In my opinion, logstic regression will be the best mothods to predict accepting offer or not, since the dependent variable is bianry, yes or no.
# r. (Addendum 1) Run a simple linear regression that predicts average credit card debt as a function of income. Hint: Recall, to run a regression we use the “lm” (linear model) command. How well does this model fit? Interpret in a sentence the value of the slope coefficient in the regression.
reg1 <- lm(Crdt_Crd_Avg ~ Income, data = x2.dat)
summary(reg1)
##
## Call:
## lm(formula = Crdt_Crd_Avg ~ Income, data = x2.dat)
##
## Residuals:
## Min 1Q Median 3Q Max
## -4.8581 -0.6885 -0.0500 0.6644 4.9536
##
## Coefficients:
## Estimate Std. Error t value Pr(>|t|)
## (Intercept) 0.1103670 0.0518049 2.13 0.0332 *
## Income 0.0247278 0.0005896 41.94 <0.0000000000000002 ***
## ---
## Signif. codes: 0 '***' 0.001 '**' 0.01 '*' 0.05 '.' 0.1 ' ' 1
##
## Residual standard error: 1.376 on 2498 degrees of freedom
## Multiple R-squared: 0.4132, Adjusted R-squared: 0.413
## F-statistic: 1759 on 1 and 2498 DF, p-value: < 0.00000000000000022
41.3% of the variation in average credit card debt is explained by the income variable in the model above. Variable interpretations: Each \(1000\) income increases average credit card debt by \(24.73\) (no factor need to be held constant)

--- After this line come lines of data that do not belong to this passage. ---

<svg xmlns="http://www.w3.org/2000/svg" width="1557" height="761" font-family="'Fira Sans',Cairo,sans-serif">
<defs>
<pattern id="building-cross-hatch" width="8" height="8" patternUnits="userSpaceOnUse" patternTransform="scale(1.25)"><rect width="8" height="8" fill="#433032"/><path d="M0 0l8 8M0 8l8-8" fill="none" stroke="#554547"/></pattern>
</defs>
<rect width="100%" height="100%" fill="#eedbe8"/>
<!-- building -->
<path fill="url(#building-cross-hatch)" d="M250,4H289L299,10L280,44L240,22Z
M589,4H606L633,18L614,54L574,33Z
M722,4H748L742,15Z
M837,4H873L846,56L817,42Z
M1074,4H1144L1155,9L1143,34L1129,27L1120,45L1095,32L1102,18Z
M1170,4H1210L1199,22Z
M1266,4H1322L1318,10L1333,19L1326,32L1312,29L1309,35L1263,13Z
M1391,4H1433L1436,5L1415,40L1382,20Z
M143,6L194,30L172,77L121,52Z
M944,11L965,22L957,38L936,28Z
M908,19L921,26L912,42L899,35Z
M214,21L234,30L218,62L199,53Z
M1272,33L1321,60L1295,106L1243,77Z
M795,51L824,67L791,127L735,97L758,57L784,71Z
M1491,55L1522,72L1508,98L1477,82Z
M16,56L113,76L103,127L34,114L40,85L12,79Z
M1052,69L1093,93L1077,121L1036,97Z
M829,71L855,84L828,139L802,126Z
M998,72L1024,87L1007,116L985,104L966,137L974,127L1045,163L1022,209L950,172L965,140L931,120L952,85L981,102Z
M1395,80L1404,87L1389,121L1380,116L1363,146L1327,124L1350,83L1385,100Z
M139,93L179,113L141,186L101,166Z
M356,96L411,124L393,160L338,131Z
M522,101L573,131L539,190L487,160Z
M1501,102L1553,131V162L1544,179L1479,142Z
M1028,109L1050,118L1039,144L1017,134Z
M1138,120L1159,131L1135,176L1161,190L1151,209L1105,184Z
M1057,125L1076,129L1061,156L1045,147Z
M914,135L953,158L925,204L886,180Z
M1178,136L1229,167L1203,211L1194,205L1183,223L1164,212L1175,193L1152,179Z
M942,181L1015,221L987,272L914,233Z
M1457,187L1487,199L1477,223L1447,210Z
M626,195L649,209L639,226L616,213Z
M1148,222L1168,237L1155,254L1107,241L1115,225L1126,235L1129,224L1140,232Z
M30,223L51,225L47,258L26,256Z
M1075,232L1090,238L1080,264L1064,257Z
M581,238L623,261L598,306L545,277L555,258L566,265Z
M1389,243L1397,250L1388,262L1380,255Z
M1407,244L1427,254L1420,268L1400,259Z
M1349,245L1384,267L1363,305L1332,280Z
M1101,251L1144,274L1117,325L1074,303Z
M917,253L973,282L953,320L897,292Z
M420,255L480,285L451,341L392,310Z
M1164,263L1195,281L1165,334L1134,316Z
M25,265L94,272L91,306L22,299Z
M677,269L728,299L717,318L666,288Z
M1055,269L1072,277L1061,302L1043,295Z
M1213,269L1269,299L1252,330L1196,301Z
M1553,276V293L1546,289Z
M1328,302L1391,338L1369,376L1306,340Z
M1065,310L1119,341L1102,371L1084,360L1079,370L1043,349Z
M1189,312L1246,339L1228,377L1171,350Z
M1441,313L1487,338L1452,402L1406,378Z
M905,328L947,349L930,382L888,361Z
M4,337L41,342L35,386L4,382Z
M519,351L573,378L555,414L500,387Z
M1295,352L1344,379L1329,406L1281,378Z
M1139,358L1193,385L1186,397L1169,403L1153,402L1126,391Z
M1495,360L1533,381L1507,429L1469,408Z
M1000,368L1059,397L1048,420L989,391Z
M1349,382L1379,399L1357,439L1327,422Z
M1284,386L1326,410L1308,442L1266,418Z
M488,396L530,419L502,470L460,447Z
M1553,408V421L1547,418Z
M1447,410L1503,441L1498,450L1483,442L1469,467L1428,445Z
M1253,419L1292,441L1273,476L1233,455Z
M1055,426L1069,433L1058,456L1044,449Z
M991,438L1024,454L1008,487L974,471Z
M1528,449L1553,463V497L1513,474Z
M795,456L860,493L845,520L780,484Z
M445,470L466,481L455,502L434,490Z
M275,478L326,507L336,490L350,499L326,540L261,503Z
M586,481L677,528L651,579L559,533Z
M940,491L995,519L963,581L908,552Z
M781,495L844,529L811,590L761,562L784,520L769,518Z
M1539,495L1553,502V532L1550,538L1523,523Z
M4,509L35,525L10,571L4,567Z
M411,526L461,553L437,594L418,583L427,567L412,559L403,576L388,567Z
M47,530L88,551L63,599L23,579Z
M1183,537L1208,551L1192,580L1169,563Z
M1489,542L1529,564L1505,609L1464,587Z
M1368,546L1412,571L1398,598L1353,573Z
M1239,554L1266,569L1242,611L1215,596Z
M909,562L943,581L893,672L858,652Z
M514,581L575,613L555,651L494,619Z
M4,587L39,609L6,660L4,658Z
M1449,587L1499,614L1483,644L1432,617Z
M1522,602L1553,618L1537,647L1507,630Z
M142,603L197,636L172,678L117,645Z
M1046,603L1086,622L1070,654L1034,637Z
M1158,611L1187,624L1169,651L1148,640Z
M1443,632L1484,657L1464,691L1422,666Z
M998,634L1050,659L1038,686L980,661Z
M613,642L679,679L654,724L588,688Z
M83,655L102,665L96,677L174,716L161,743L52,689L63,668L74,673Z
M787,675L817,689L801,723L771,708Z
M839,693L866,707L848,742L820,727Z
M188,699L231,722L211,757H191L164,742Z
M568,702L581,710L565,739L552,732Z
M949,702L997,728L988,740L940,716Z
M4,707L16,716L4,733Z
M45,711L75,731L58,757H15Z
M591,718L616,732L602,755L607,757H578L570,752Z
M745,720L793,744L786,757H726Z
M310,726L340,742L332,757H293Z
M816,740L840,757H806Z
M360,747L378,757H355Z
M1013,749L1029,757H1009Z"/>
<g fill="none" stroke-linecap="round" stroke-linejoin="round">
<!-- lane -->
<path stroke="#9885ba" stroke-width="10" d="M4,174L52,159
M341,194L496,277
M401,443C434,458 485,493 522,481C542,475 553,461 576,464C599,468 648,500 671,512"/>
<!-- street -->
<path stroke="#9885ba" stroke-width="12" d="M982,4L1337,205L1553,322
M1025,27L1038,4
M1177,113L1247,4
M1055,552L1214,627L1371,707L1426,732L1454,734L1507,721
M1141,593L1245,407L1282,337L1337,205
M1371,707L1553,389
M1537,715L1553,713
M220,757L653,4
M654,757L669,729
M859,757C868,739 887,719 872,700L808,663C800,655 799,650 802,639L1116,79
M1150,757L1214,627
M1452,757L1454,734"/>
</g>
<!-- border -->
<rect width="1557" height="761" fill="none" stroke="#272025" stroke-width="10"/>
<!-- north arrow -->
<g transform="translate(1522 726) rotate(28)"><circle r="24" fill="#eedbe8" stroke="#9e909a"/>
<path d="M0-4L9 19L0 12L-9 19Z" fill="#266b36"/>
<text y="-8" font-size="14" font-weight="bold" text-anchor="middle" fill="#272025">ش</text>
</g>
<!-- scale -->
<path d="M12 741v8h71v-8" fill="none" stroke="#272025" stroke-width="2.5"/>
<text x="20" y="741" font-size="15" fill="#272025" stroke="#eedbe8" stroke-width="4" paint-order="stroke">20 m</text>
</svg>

# s. (Addendum 2) Is the model in part r above significant? Explain.
The model above is significant. The p-value is less than 0.05, so we are able to reject NULL hypothesis.
# t. (Addendum 3) Using the model from part r, provide a 99% prediction interval estimate for month credit card debt for a person making $75,000 in annual income. Interpret the result.
newdata = data.frame(Income = 75)
predict(reg1, newdata, interval="predict", level = 0.99)
## fit lwr upr
## 1 1.964954 -1.581923 5.51183
The equation will be y = 0.11037 + 0.02473 * Income(in $1000s) So the 99% prediction interval estimate for month credit card debt for a person making \(75,000\) in annual income is between 0 and \(5500\).